Excerpt to read:
=== Section Start ===

In another case, a £70m contract with Saiger LLC to supply over 10 million surgical gowns resulted in the items being withheld. Their use was suspended because of concerns about the way they were packaged. According to the BBC, the “contract had not requested double packaging, as used in sterile settings”.

The Guardian reported that former health secretary Matt Hancock allegedly recommended a firm run by his former neighbour and pub landlord Alex Bourne. The firm was subsequently subcontracted to provide test tubes in a deal worth £40m. However, questions were raised about the reliability of the product and it was alleged many test tubes were burned.

In 2020, it was reported that 400,000 medical gowns from Turkey had been impounded because of poor standards.

In June 2022, the Public Accounts Committee stated that PPE worth £4bn was unusable because it did not meet NHS standards.

Corruption on a massive scale?

=== Section End ===

Stored data
=== Section Start ===

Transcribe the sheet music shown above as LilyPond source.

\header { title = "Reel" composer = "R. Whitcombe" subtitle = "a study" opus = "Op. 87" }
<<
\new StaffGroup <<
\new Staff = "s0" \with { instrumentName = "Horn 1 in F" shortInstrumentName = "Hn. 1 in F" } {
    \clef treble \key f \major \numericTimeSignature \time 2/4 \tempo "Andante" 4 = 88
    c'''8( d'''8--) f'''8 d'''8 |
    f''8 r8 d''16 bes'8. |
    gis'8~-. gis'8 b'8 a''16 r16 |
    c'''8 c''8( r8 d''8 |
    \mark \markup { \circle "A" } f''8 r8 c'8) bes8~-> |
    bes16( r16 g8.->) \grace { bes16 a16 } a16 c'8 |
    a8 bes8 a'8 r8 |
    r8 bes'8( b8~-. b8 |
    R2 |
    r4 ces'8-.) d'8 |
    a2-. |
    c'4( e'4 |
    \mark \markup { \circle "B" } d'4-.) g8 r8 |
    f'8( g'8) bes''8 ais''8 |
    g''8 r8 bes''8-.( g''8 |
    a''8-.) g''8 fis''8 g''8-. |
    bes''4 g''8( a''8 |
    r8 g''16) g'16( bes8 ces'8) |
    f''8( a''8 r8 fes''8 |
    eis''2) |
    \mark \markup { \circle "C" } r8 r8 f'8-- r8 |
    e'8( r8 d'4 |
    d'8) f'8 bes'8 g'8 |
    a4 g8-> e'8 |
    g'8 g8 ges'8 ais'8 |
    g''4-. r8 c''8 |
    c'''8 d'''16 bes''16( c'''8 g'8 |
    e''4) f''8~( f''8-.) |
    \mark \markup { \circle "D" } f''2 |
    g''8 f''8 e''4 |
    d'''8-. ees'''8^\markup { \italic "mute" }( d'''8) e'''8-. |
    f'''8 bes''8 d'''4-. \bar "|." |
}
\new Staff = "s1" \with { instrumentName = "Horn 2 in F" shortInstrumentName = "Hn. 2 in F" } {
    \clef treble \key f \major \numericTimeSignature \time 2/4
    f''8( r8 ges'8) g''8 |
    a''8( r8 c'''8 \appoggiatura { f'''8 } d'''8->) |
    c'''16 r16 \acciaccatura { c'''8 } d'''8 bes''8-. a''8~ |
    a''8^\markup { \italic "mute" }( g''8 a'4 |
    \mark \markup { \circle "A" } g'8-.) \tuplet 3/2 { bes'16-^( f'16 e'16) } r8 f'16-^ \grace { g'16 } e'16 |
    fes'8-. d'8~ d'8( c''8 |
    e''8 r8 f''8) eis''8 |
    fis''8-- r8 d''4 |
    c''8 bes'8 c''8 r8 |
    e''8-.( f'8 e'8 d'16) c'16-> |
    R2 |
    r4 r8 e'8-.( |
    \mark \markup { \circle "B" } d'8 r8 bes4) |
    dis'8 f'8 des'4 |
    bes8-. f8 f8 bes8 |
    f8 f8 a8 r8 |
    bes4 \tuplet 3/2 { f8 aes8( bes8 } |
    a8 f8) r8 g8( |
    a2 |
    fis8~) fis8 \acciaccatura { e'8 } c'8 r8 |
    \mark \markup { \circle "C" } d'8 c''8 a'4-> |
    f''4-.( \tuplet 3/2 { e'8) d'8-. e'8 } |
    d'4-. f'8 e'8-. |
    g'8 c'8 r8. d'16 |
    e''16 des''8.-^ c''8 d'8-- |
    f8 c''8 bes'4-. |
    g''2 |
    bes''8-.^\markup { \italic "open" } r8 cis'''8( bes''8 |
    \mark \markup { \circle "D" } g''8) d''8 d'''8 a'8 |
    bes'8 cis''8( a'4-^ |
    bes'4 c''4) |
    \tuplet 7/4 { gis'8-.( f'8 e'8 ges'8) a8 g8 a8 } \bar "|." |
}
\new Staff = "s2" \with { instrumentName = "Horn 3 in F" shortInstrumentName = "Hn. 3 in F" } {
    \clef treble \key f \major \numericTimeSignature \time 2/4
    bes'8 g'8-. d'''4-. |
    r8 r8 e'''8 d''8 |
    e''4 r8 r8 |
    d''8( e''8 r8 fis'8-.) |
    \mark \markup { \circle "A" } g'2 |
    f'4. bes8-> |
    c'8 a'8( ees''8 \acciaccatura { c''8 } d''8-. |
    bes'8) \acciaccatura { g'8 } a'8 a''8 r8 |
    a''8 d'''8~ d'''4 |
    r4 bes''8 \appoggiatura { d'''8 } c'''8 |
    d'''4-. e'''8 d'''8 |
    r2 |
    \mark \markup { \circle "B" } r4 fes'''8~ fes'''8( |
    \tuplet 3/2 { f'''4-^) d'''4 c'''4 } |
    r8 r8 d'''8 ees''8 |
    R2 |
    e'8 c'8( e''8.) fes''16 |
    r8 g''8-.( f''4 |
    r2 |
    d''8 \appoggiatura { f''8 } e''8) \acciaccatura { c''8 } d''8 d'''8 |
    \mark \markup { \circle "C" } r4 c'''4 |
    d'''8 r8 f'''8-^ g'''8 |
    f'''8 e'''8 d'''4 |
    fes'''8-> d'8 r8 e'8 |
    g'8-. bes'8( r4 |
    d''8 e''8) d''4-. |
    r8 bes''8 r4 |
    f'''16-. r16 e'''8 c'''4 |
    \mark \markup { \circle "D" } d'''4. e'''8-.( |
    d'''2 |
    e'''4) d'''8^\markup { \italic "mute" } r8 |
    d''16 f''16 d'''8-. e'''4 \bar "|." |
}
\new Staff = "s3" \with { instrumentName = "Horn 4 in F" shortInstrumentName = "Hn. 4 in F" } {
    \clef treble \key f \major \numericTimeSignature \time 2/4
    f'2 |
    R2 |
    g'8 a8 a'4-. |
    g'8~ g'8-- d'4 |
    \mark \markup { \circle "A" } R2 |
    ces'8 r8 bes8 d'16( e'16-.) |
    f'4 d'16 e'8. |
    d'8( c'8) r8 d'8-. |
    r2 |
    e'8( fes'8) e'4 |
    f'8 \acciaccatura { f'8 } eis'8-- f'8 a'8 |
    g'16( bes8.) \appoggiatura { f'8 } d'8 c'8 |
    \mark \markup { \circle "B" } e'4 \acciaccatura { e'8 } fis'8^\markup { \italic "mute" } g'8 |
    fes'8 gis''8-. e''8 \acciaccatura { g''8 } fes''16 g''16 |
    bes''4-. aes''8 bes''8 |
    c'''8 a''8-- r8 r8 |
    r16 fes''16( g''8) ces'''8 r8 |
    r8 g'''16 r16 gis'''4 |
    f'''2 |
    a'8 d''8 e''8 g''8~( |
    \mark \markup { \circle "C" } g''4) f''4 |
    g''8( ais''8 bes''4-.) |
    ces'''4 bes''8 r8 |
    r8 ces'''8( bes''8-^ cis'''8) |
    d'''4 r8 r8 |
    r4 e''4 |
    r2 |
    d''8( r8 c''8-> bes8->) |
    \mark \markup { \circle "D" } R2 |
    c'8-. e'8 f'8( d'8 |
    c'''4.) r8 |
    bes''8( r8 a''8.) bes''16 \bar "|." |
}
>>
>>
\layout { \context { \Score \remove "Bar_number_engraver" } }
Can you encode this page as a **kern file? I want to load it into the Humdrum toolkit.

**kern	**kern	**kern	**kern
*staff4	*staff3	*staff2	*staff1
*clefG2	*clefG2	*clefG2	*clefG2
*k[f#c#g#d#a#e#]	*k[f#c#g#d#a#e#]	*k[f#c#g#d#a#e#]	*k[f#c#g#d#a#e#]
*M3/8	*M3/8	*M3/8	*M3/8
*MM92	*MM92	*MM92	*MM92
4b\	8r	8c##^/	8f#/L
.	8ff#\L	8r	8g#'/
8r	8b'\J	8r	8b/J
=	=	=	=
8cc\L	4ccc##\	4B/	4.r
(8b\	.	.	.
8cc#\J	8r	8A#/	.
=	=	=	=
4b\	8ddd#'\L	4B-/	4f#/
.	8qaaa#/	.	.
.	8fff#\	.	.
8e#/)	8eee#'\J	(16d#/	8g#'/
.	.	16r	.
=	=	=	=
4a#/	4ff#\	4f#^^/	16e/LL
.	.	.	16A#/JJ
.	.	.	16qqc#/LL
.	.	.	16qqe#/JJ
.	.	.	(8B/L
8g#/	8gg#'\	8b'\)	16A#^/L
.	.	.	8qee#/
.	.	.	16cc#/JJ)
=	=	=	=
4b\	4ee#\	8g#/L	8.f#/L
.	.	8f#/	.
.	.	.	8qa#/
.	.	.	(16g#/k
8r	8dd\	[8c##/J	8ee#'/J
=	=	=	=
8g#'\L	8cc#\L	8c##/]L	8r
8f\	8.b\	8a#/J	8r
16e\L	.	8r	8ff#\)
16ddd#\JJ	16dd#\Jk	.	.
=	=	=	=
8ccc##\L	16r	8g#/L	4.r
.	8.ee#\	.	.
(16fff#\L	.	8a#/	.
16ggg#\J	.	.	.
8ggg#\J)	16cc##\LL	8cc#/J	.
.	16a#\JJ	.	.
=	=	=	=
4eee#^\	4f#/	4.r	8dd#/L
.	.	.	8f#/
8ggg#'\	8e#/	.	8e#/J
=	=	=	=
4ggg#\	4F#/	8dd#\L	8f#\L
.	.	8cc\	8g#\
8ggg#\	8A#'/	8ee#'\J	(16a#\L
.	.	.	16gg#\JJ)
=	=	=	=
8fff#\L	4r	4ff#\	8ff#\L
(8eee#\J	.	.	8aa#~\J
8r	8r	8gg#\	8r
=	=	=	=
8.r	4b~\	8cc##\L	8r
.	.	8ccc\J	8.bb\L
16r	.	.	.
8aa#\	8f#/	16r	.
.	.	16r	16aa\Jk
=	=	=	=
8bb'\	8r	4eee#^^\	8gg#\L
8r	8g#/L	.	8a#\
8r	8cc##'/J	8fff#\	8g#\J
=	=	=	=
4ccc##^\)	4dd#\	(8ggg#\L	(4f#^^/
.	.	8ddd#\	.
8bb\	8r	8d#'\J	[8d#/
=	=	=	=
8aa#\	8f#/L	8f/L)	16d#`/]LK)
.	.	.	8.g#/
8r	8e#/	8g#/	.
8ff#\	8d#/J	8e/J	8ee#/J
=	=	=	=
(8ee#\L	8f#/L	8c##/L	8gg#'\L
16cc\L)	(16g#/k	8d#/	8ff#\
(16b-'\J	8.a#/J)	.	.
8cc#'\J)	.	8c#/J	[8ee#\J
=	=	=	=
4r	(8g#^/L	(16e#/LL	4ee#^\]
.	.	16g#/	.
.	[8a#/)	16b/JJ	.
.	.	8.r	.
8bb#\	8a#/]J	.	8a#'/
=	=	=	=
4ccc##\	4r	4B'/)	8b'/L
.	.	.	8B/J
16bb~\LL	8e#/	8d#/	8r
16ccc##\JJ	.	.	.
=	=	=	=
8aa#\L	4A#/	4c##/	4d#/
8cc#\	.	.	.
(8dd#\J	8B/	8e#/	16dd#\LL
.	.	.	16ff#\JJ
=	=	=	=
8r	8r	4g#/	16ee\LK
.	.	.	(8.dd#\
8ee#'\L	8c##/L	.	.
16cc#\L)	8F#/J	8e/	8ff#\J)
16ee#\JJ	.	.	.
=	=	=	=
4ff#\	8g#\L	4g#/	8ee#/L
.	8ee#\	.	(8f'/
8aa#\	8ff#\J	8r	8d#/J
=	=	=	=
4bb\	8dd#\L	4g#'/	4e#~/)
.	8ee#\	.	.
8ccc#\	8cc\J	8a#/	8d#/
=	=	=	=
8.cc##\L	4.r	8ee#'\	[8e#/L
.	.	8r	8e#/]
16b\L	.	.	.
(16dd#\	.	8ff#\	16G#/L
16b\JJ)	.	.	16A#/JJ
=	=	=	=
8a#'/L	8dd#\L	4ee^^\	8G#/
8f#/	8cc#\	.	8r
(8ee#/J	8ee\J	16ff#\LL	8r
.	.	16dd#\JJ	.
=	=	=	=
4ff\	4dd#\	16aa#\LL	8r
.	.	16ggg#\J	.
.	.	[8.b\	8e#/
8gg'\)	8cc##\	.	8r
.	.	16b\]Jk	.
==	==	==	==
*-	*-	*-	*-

=== Section End ===

What needs to be done:
Carry on the text about the government's pandemic PPE contracts, starting right after its final line, "Corruption on a massive scale?"

Answer box:
The government has admitted it spent:

  • £673m on PPE “not suitable for any use”
  • £2.5bn on PPE “not suitable for use in the NHS”
  • £4.7bn paying inflated pandemic prices for PPE we didn’t need to buy.

That’s taxpayers – our – money.

Earlier this year it was reported that the High Court found the government’s ‘VIP lane’ for PPE suppliers ‘unlawful’.

Clearly there are many questions about possible corruption on a massive scale.

Undoubtedly, the government prefers that the scandal be swept under the carpet. For we are living in times where corruption is the norm, institutionalised and rampant.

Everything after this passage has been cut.